Scan each line of the entries below for the word "SRAM" and count the ones where it appears. The answer is that number alone.

---------------

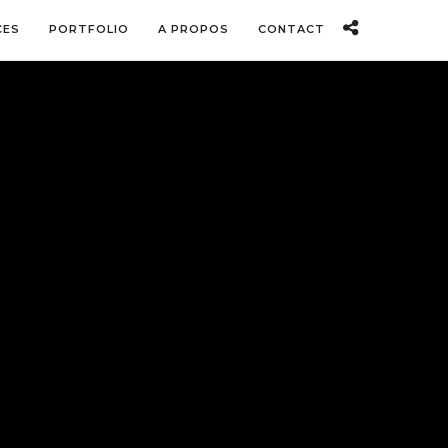
CES
PORTFOLIO
A PROPOS
CONTACT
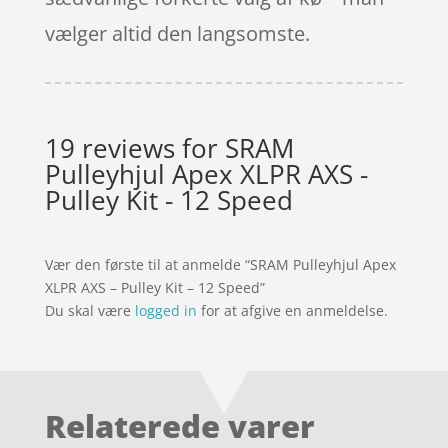
vælger altid den langsomste.
19 reviews for
SRAM
Pulleyhjul Apex XLPR AXS -
Pulley Kit - 12 Speed
Vær den første til at anmelde “SRAM Pulleyhjul Apex
XLPR AXS – Pulley Kit – 12 Speed”
Du skal være
logged in
for at afgive en anmeldelse.
Relaterede varer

---------------

EXERCISE ANSWER –
2